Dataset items

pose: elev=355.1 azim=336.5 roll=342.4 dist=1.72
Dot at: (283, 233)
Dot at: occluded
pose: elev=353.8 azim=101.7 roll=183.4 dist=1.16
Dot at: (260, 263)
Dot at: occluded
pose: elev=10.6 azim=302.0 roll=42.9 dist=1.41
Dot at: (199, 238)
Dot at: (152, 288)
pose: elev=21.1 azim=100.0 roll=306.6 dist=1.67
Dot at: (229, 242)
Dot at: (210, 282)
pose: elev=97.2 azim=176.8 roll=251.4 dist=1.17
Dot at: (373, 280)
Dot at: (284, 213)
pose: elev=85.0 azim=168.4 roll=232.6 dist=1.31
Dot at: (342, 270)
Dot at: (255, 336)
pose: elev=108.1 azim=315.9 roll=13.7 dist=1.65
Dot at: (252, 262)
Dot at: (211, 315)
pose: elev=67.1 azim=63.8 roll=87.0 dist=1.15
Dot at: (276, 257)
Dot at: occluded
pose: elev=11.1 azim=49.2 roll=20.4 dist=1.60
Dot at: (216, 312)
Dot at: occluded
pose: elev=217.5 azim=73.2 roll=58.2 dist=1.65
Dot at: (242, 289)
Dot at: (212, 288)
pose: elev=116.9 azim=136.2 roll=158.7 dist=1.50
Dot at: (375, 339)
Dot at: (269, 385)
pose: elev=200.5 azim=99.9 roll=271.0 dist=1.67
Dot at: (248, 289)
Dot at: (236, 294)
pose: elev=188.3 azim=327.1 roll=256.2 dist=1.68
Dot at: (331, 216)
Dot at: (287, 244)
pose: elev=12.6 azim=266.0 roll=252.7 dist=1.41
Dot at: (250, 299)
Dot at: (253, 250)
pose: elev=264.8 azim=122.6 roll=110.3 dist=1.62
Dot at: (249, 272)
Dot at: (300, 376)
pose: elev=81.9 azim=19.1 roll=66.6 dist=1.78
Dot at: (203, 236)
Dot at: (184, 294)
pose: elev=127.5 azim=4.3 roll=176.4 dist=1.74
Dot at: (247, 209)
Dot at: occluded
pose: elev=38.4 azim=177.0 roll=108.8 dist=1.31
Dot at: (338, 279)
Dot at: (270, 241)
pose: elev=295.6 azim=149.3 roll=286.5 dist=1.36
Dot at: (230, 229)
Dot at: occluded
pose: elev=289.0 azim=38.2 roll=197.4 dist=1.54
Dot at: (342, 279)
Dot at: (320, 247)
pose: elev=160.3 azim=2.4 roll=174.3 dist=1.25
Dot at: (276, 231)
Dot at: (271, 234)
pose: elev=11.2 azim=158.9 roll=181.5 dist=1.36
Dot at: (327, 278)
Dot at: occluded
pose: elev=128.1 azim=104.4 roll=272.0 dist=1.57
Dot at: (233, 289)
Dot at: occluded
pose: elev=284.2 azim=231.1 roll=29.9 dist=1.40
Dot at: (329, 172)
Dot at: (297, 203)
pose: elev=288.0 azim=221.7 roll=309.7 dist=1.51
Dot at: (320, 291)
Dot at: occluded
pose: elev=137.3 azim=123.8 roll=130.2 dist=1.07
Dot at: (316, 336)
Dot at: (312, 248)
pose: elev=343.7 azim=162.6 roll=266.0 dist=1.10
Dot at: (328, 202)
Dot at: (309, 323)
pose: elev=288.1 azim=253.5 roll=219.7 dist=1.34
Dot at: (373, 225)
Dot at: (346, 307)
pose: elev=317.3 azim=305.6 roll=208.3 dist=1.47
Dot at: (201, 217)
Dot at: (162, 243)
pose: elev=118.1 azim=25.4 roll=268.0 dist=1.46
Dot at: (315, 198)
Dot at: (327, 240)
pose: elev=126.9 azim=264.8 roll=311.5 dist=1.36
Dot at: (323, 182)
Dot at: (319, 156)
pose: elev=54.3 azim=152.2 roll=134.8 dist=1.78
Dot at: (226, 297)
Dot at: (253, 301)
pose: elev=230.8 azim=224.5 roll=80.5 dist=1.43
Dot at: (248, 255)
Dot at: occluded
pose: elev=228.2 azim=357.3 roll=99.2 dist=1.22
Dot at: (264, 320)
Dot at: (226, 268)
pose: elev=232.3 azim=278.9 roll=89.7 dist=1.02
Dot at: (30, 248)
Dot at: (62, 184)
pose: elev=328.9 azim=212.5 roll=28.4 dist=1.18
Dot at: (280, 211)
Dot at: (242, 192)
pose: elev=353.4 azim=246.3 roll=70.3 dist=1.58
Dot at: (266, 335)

● **YOUR INSTRUCTIONS**: Copy every line above without altering anything.

● **THE COMPLETED TASK**:
pose: elev=355.1 azim=336.5 roll=342.4 dist=1.72
Dot at: (283, 233)
Dot at: occluded
pose: elev=353.8 azim=101.7 roll=183.4 dist=1.16
Dot at: (260, 263)
Dot at: occluded
pose: elev=10.6 azim=302.0 roll=42.9 dist=1.41
Dot at: (199, 238)
Dot at: (152, 288)
pose: elev=21.1 azim=100.0 roll=306.6 dist=1.67
Dot at: (229, 242)
Dot at: (210, 282)
pose: elev=97.2 azim=176.8 roll=251.4 dist=1.17
Dot at: (373, 280)
Dot at: (284, 213)
pose: elev=85.0 azim=168.4 roll=232.6 dist=1.31
Dot at: (342, 270)
Dot at: (255, 336)
pose: elev=108.1 azim=315.9 roll=13.7 dist=1.65
Dot at: (252, 262)
Dot at: (211, 315)
pose: elev=67.1 azim=63.8 roll=87.0 dist=1.15
Dot at: (276, 257)
Dot at: occluded
pose: elev=11.1 azim=49.2 roll=20.4 dist=1.60
Dot at: (216, 312)
Dot at: occluded
pose: elev=217.5 azim=73.2 roll=58.2 dist=1.65
Dot at: (242, 289)
Dot at: (212, 288)
pose: elev=116.9 azim=136.2 roll=158.7 dist=1.50
Dot at: (375, 339)
Dot at: (269, 385)
pose: elev=200.5 azim=99.9 roll=271.0 dist=1.67
Dot at: (248, 289)
Dot at: (236, 294)
pose: elev=188.3 azim=327.1 roll=256.2 dist=1.68
Dot at: (331, 216)
Dot at: (287, 244)
pose: elev=12.6 azim=266.0 roll=252.7 dist=1.41
Dot at: (250, 299)
Dot at: (253, 250)
pose: elev=264.8 azim=122.6 roll=110.3 dist=1.62
Dot at: (249, 272)
Dot at: (300, 376)
pose: elev=81.9 azim=19.1 roll=66.6 dist=1.78
Dot at: (203, 236)
Dot at: (184, 294)
pose: elev=127.5 azim=4.3 roll=176.4 dist=1.74
Dot at: (247, 209)
Dot at: occluded
pose: elev=38.4 azim=177.0 roll=108.8 dist=1.31
Dot at: (338, 279)
Dot at: (270, 241)
pose: elev=295.6 azim=149.3 roll=286.5 dist=1.36
Dot at: (230, 229)
Dot at: occluded
pose: elev=289.0 azim=38.2 roll=197.4 dist=1.54
Dot at: (342, 279)
Dot at: (320, 247)
pose: elev=160.3 azim=2.4 roll=174.3 dist=1.25
Dot at: (276, 231)
Dot at: (271, 234)
pose: elev=11.2 azim=158.9 roll=181.5 dist=1.36
Dot at: (327, 278)
Dot at: occluded
pose: elev=128.1 azim=104.4 roll=272.0 dist=1.57
Dot at: (233, 289)
Dot at: occluded
pose: elev=284.2 azim=231.1 roll=29.9 dist=1.40
Dot at: (329, 172)
Dot at: (297, 203)
pose: elev=288.0 azim=221.7 roll=309.7 dist=1.51
Dot at: (320, 291)
Dot at: occluded
pose: elev=137.3 azim=123.8 roll=130.2 dist=1.07
Dot at: (316, 336)
Dot at: (312, 248)
pose: elev=343.7 azim=162.6 roll=266.0 dist=1.10
Dot at: (328, 202)
Dot at: (309, 323)
pose: elev=288.1 azim=253.5 roll=219.7 dist=1.34
Dot at: (373, 225)
Dot at: (346, 307)
pose: elev=317.3 azim=305.6 roll=208.3 dist=1.47
Dot at: (201, 217)
Dot at: (162, 243)
pose: elev=118.1 azim=25.4 roll=268.0 dist=1.46
Dot at: (315, 198)
Dot at: (327, 240)
pose: elev=126.9 azim=264.8 roll=311.5 dist=1.36
Dot at: (323, 182)
Dot at: (319, 156)
pose: elev=54.3 azim=152.2 roll=134.8 dist=1.78
Dot at: (226, 297)
Dot at: (253, 301)
pose: elev=230.8 azim=224.5 roll=80.5 dist=1.43
Dot at: (248, 255)
Dot at: occluded
pose: elev=228.2 azim=357.3 roll=99.2 dist=1.22
Dot at: (264, 320)
Dot at: (226, 268)
pose: elev=232.3 azim=278.9 roll=89.7 dist=1.02
Dot at: (30, 248)
Dot at: (62, 184)
pose: elev=328.9 azim=212.5 roll=28.4 dist=1.18
Dot at: (280, 211)
Dot at: (242, 192)
pose: elev=353.4 azim=246.3 roll=70.3 dist=1.58
Dot at: (266, 335)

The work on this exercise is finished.